1.       Sugunan S, Kumar KKS, Sreenivasan P, Balachandran N (2017) Toxic epidermal necrolysis: A study of clinical profile and treatment outcome in children. IJCH 4: 145-150.

2.       Law EH, Leung M (2015) Corticosteroids in Stevens-Johnson Syndrome/toxic epidermal necrolysis: Current evidence and implications for future research. Ann Pharmacother 49: 335-342.

3.       Naveen KN, Pai VV, Rai V, Athanikar SB (2013) Retrospective analysis of Steven Johnson syndrome and toxic epidermal necrolysis over a period of 5 years from northern Karnataka, India. Indian J Pharmacol 45: 80-82.

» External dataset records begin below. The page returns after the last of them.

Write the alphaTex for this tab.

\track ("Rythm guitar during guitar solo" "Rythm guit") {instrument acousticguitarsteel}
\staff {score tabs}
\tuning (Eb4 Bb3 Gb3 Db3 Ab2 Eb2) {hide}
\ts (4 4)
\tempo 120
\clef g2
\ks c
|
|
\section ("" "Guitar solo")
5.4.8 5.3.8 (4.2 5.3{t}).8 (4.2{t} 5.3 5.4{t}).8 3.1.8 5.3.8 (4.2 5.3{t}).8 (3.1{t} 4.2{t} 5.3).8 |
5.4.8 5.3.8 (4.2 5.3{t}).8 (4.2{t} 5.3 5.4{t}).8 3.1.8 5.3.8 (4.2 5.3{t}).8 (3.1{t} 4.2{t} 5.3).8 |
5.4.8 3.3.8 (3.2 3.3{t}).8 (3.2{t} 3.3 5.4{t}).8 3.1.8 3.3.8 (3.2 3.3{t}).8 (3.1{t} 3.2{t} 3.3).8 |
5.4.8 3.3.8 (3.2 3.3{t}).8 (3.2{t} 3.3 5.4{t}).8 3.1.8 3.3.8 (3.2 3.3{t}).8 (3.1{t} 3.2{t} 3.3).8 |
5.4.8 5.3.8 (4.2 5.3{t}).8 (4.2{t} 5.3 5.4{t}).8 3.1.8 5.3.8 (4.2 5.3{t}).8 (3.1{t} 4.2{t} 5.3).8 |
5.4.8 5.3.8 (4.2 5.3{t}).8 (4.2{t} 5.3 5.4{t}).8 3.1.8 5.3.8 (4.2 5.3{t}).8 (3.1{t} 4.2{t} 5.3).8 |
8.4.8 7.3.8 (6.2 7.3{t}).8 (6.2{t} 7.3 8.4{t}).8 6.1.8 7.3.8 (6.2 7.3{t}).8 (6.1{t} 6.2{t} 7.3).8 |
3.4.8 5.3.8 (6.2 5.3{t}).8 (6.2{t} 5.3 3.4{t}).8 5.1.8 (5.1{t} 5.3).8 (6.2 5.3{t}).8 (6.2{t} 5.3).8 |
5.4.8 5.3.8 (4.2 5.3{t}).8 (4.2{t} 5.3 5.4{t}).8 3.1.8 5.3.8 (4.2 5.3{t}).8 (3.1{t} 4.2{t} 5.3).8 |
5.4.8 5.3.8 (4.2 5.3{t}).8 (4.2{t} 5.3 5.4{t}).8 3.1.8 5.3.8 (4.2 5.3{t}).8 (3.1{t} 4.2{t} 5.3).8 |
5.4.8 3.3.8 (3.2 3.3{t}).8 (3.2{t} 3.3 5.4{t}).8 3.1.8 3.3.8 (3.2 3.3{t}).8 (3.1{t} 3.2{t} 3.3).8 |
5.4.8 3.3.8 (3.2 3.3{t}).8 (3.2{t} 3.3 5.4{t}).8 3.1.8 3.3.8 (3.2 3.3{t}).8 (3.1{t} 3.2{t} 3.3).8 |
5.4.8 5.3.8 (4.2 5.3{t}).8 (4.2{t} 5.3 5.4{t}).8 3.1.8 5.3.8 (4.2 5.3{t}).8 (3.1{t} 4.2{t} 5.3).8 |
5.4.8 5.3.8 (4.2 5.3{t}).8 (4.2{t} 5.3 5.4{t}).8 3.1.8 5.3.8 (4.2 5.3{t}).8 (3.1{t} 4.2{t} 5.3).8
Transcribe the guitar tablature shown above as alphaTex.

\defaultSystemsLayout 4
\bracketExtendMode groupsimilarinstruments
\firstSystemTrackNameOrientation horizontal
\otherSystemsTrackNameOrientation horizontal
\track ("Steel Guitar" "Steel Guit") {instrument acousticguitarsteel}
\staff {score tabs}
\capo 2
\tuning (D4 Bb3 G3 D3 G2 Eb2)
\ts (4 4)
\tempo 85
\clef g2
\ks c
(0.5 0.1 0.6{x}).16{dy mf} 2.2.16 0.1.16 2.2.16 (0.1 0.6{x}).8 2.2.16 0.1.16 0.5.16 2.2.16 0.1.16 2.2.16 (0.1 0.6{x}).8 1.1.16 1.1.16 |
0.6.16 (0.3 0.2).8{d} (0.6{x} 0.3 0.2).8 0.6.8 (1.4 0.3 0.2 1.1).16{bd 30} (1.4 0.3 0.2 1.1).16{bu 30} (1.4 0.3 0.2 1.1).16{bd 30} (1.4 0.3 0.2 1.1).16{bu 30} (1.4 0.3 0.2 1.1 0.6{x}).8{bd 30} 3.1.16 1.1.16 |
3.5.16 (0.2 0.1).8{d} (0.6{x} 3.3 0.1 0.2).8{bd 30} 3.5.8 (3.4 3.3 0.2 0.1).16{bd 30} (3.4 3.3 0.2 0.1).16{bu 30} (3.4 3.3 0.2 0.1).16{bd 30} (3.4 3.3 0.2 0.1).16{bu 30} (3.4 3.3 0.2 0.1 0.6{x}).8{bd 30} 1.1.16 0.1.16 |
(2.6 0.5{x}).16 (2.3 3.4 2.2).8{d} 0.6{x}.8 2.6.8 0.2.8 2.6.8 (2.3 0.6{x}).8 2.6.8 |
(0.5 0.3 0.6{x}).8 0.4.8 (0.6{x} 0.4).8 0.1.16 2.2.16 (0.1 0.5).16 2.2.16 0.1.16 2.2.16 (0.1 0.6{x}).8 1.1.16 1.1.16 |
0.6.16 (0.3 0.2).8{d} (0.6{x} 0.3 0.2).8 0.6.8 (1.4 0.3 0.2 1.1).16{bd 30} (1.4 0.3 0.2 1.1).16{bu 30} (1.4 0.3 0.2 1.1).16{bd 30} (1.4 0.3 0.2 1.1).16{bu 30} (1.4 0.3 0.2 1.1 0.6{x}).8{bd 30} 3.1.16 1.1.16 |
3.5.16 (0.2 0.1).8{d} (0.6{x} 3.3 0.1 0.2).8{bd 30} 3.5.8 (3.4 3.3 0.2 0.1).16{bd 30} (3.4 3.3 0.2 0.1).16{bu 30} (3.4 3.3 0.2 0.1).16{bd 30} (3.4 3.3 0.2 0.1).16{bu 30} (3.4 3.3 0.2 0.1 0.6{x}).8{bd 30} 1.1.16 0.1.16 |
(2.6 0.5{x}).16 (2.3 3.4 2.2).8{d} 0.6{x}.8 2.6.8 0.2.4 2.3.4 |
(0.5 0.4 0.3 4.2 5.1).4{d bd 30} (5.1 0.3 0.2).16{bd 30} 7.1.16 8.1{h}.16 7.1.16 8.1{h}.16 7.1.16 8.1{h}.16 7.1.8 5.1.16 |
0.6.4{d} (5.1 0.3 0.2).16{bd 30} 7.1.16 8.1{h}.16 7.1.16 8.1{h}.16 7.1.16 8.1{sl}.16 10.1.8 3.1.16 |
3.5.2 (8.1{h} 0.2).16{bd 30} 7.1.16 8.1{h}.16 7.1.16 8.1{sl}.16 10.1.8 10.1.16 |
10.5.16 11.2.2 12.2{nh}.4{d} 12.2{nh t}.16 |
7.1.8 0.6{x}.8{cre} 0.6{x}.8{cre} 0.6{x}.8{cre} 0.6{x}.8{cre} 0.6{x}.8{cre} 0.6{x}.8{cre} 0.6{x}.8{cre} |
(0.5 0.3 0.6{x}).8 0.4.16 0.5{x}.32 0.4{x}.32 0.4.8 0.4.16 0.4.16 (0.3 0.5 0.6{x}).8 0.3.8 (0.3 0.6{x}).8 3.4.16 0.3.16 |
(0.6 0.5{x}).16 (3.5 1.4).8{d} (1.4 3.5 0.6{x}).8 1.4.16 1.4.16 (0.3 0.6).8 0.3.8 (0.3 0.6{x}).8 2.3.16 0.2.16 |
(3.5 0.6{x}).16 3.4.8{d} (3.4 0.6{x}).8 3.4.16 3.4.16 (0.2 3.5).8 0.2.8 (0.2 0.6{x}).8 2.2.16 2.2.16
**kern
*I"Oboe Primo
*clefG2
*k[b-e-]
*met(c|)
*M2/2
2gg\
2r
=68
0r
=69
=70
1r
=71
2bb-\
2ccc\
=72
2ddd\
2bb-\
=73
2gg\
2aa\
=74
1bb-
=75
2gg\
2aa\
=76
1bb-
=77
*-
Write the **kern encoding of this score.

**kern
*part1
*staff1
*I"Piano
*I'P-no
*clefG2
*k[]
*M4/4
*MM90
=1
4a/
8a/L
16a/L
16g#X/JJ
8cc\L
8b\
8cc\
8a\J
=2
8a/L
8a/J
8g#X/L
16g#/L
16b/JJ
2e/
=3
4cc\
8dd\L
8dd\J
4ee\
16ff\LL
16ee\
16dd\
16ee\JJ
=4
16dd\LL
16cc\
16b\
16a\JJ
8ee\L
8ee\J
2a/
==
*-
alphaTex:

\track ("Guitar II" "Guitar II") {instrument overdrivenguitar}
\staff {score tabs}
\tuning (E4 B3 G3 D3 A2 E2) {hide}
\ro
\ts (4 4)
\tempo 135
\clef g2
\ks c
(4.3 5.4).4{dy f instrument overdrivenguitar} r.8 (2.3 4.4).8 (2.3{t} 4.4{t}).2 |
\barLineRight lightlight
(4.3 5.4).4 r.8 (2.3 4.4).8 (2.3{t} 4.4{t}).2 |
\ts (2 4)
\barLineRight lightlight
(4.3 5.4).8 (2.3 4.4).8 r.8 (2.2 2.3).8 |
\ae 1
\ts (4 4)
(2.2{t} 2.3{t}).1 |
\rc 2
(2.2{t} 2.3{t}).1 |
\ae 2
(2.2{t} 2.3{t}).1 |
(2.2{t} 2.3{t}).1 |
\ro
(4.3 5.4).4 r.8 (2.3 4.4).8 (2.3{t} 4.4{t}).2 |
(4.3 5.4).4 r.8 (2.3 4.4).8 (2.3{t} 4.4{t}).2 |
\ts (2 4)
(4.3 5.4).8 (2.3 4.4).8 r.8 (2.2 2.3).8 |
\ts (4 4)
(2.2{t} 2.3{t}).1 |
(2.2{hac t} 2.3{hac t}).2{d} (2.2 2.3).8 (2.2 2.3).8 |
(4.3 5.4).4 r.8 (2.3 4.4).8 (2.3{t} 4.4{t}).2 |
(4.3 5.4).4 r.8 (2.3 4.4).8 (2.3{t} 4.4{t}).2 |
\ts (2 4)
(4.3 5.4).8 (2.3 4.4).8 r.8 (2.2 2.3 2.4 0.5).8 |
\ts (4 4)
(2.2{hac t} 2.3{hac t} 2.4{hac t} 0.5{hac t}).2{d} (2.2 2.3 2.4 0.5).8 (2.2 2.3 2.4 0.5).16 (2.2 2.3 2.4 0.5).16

4.       Walsh S, Lee HY, Creamer D (2016) Rook's Textbook of Dermatology. Wiley‐Blackwell, pp: 13-14.

5.       Conner CD, McKenzie E, Owen CE, Callen JP (2018) The use of cyclosporine for Stevens-Johnson syndrome-toxic epidermal necrolysis spectrum at the University of Louisville: A case series and literature review. Dermatol Online J 24: 4.